Revolutionary Solutions Addressing the Growing Impact of ‘Internet of Things’ on Mobile Networks
University of Leicester computer scientists have developed a novel technology to manage demands on mobile networks from multiple users using Terahertz frequencies.
As we see an explosion of devices joining the Internet of Things (IoT), this solution could improve speed and power consumption for users of mobile devices but could also help reap the benefits from the next generation of mobile technologies, 6G.
As the Internet of Things grows, more and more technology will compete to access those networks. State-of-the-art telecommunication technologies have been established for current applications in 5G. Still, with increasing demands of more users and devices, these systems demonstrate slower connections and costly energy consumption.
To deal with these challenges, a technique known as multicarrier-division duplex (MDD) has been recently proposed and studied, which allows a receiver in the network to be nearly free of self-interference in the digital domain by relying only on the fast Fourier transform (FFT) processing.

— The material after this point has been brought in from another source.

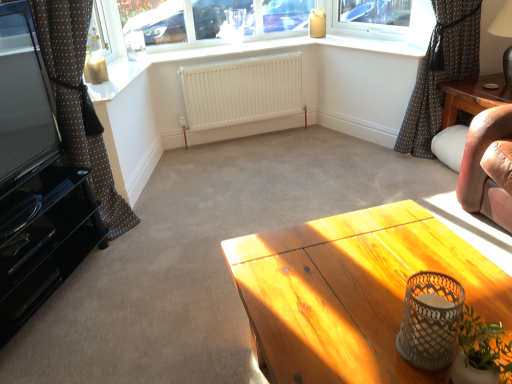
I want to click on free space in front of brown polka dot fabric at left, the first curtain positioned from the left, so click(127, 263).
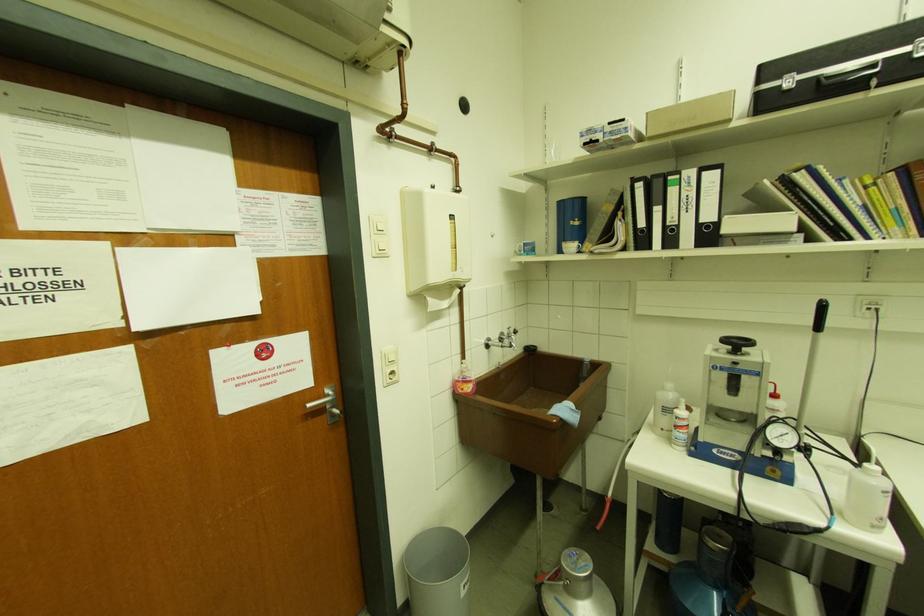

This project proposed a novel technology to optimize the assignment of subcarrier sets and the number of access point clusters and improve communication quality in different networks.
The team tested their technology in a simulation based on a real-world industrial setting, finding that it outperformed existing technologies. Lead Principal Investigator Professor Huiyu Zhou from the University of Leicester School of Computing and Mathematical Sciences said: “With our proposed technology, 5G/6G systems require less energy consumption, have faster device selection, and less resource allocation. Users may feel their mobile communication is quicker, more comprehensive, and with reduced power demands.
The team is now continuing to work on optimizing the proposed technologies and reducing the computational complexity of the technique. The source code of the proposed method has been published and shared with the world to promote the research.
The study forms part of the EU-funded 6G BRAINS project, which will develop an AI-driven self-learning platform to intelligently and dynamically allocate resources, enhancing capacity and reliability and improving positioning accuracy while decreasing response latency for future industrial applications of massive scale and varying demands. This project has received funding from the European Union’s Horizon 2020 research and innovation program under grant agreement No 101017226.